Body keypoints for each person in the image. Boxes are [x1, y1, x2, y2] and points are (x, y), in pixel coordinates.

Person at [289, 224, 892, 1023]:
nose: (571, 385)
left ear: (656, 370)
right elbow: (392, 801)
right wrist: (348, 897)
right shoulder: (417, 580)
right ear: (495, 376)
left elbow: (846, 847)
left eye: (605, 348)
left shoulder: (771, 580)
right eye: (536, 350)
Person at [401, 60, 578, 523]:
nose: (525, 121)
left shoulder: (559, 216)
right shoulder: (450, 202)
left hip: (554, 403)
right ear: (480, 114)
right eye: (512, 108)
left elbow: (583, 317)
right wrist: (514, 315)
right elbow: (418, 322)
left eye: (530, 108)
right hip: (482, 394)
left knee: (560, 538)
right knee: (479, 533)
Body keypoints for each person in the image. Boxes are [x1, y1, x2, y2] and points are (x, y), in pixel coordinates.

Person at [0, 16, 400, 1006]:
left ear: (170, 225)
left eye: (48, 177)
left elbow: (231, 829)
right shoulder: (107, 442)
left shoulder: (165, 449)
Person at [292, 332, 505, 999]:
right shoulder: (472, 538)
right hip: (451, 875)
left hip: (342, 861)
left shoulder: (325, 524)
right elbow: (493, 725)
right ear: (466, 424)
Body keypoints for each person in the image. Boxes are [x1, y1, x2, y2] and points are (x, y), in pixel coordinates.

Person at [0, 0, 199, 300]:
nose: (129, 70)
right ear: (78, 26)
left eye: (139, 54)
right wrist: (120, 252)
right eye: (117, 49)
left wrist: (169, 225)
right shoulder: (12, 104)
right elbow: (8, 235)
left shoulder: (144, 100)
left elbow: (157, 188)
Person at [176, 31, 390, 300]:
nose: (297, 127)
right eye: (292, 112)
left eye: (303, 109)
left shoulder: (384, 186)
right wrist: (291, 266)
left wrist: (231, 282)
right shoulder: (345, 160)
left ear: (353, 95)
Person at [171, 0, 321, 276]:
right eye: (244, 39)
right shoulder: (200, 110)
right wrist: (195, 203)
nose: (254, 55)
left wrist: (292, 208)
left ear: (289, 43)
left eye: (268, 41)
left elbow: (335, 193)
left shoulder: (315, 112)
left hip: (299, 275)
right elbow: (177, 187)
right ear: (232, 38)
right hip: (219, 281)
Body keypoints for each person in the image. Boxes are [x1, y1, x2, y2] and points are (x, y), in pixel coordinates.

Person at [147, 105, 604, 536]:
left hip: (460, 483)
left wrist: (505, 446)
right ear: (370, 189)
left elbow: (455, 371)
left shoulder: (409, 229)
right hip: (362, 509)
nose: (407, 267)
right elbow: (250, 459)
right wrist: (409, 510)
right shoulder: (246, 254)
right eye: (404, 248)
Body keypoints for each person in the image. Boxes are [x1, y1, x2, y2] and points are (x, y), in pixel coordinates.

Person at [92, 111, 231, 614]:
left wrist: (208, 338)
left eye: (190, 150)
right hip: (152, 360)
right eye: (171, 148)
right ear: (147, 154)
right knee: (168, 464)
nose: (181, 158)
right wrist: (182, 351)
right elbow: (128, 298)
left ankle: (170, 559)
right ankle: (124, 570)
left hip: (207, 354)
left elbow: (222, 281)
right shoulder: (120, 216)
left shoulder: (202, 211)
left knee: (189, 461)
^^^^
▸ Exercise details: What you need to do is repeat every record above exactly.

▸ Solution to the problem:
Body keypoints for each person in the image. Boxes are [x1, y1, x2, y2] and points are (x, y), in pixel coordinates.

Person at [289, 224, 892, 1023]:
nose: (571, 385)
left ear: (656, 370)
right elbow: (392, 801)
right wrist: (348, 897)
right shoulder: (417, 580)
right ear: (495, 376)
left elbow: (846, 847)
left eye: (605, 348)
left shoulder: (771, 580)
right eye: (536, 350)
Person at [401, 60, 578, 523]:
nose: (525, 121)
left shoulder: (559, 216)
right shoulder: (450, 202)
left hip: (554, 403)
right ear: (480, 114)
right eye: (512, 108)
left elbow: (583, 317)
right wrist: (514, 315)
right elbow: (418, 322)
left eye: (530, 108)
right hip: (482, 394)
left knee: (560, 538)
right knee: (479, 533)
Body keypoints for each person in the image. Boxes are [x1, y1, x2, y2] and points are (x, y), in pixel coordinates.

Person at [0, 16, 400, 1006]:
left ear: (170, 225)
left eye: (48, 177)
left elbow: (231, 829)
right shoulder: (107, 442)
left shoulder: (165, 449)
Person at [292, 332, 505, 999]:
right shoulder: (472, 538)
right hip: (451, 875)
left hip: (342, 861)
left shoulder: (325, 524)
right elbow: (493, 725)
right ear: (466, 424)
Body keypoints for each person in the image. Boxes are [x1, y1, x2, y2] and points are (x, y), in pixel coordinates.

Person at [0, 0, 199, 300]:
nose: (129, 70)
right ear: (78, 26)
left eye: (139, 54)
right wrist: (120, 252)
right eye: (117, 49)
left wrist: (169, 225)
right shoulder: (12, 104)
right elbow: (8, 235)
left shoulder: (144, 100)
left elbow: (157, 188)
Person at [176, 31, 390, 300]:
nose: (297, 127)
right eye: (292, 112)
left eye: (303, 109)
left shoulder: (384, 186)
right wrist: (291, 266)
left wrist: (231, 282)
right shoulder: (345, 160)
left ear: (353, 95)
Person at [171, 0, 321, 276]:
right eye: (244, 39)
right shoulder: (200, 110)
right wrist: (195, 203)
nose: (254, 55)
left wrist: (292, 208)
left ear: (289, 43)
left eye: (268, 41)
left elbow: (335, 193)
left shoulder: (315, 112)
left hip: (299, 275)
right elbow: (177, 187)
right ear: (232, 38)
right hip: (219, 281)
Body keypoints for each person in the image. Boxes are [x1, y1, x2, y2] and points are (x, y), in pixel coordinates.

Person at [147, 105, 604, 536]:
left hip: (460, 483)
left wrist: (505, 446)
right ear: (370, 189)
left elbow: (455, 371)
left shoulder: (409, 229)
right hip: (362, 509)
nose: (407, 267)
right elbow: (250, 459)
right wrist: (409, 510)
right shoulder: (246, 254)
right eye: (404, 248)
Body keypoints for each person in the image. Boxes are [x1, y1, x2, y2] and points are (x, y), in pixel coordinates.

Person at [92, 111, 231, 614]:
left wrist: (208, 338)
left eye: (190, 150)
right hip: (152, 360)
right eye: (171, 148)
right ear: (147, 154)
right knee: (168, 464)
nose: (181, 158)
right wrist: (182, 351)
right elbow: (128, 298)
left ankle: (170, 559)
right ankle: (124, 570)
left hip: (207, 354)
left elbow: (222, 281)
right shoulder: (120, 216)
left shoulder: (202, 211)
left knee: (189, 461)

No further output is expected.